昨日夜9時半より、北摂夜間救急動物病院にて行われた、葉月会主催セミナーにツルノ獣医科病院 副院長 鶴野 佳洋先生の御厚意で参加してまいりました。
今回は病理診断を行う検査センター、ノース・ラボ代表 賀川 由美子先生による病理医サイドから見た肥満細胞種、前立腺癌、移行上皮癌について、最新のトピックスを交えてお話いただきました。講師の賀川先生は酪農学園大学を卒業後、アメリカの獣医科大学にて日本人としては2人目となる難関のアメリカ獣医病理専門医の資格を最短で習得されました。
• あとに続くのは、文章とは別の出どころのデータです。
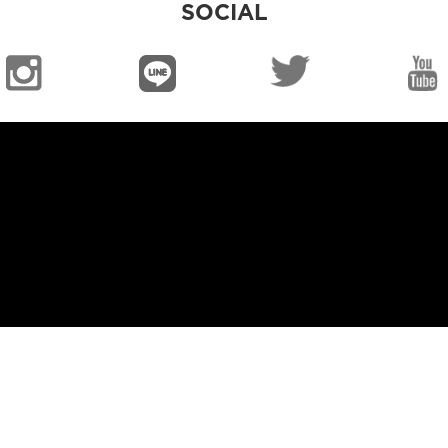
SOCIAL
最初にお話されたのは猫の肥満細胞種についてで、これは犬ではパグで発生する肥満細胞種によく似た動きをするのですが、最近の情報では今まで考えられていたサージカルマージンを考え直す方向に動いているそうです。そのお話から、現在よくグレード分けに使われているPatnaikの分類について、病理医間のグレード評価がまちまちな事実を病理医サイドの立場で説明され、2011年アメリカ獣医病理専門医による統一した分かりやすいグレード分類をお話いただきました。ただこの分類も日本によく飼育されている犬種ではあまりにも漠然としている為、現在、日本の病理診断医が集まり、日本に適した診断基準を模索しておられるそうです。
次の話題としては前立腺癌と移行上皮癌について、現在よく行われる尿道マッサージによる細胞採取法のコツや、診断の難しさをお話いただきました。
普段は聞けない病理医の本音を聞かせていただいたりと、非常に有益な時間でした。